Se giró para mirar a Misha, quien era la más inocente y suave de las chicas. Sin embargo, cuando vio que aunque Misha también lloraba, no hacía ningún movimiento para acercarse a Elliana y detenerla, sintió que algo estaba mal.
—Waa waaa, waaa, waaa —Natasha intentó captar la atención de Elliana de nuevo con su voz quebrada.
No funcionó. Nada funcionaba. Natasha miró a sus amigos que estaban frente a Elliana para ayudarles a comunicar el mensaje.
—Por favor, al menos escúchala una vez —dijo Marcello y Elliana se burló.
Después de lo que pareció una eternidad, pero solo fueron unos segundos, Elliana finalmente miró hacia abajo a la chica postrada antes de que se inclinara y agarrara sus mandíbulas.
—¿Escucharla? ¿Qué puedo escuchar? ¿Pueden decir algo? —preguntó Elliana.
Marcello, que estaba intentando entender a Elliana y ver también su punto de vista, se congeló en su lugar y sus ojos se volvieron inmediatamente fríos.
¿Ella simplemente no respetaba a cada chica que estaba aquí, incluyendo a Glow, cierto?
Ya había tenido suficiente. Tomó una profunda y calmada respiración y estaba a punto de hablar más cuando Elliana continuó.
—¿Puede alguien decir y darme alguna razón por la cuál cada vez que son atrapados o están en problemas, su primer instinto es querer suicidarse? —preguntó Elliana.
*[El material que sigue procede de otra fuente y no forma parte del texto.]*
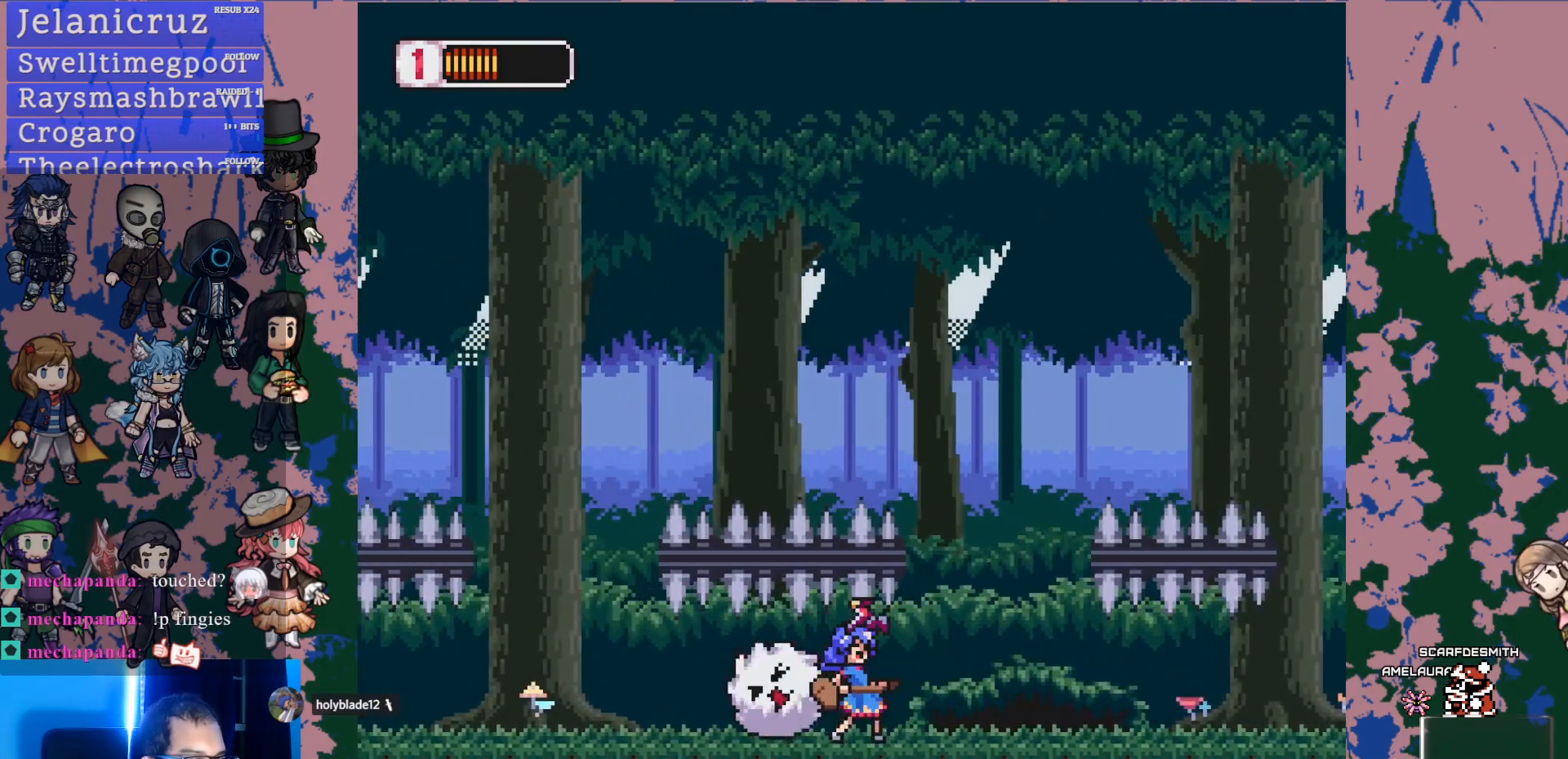
{"dt_ms": 500, "buttons": [], "left_stick": "center", "right_stick": "center", "events": [[67, "SQUARE", "down"], [167, "SQUARE", "up"], [250, "SQUARE", "down"], [317, "SQUARE", "up"], [333, "DPAD_LEFT", "up"]]}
Thump. El corazón de Marcello latió con fuerza al mirar a la chica que ahora lloraba aún más fuerte, y finalmente entendió qué era lo que había enfurecido tanto a Elliana. ¿Por qué diablos nadie estaba ayudando a esta chica, o por qué diablos confiaban en ella ciegamente? Lo entendió todo con solo una frase.
—Yo… hice tanto por ellas. Cada vez que estaban en algún tipo de peligro, dejaba cualquier cosa y todo solo para venir y salvarlas —Elliana tomó un respiro entrecortado.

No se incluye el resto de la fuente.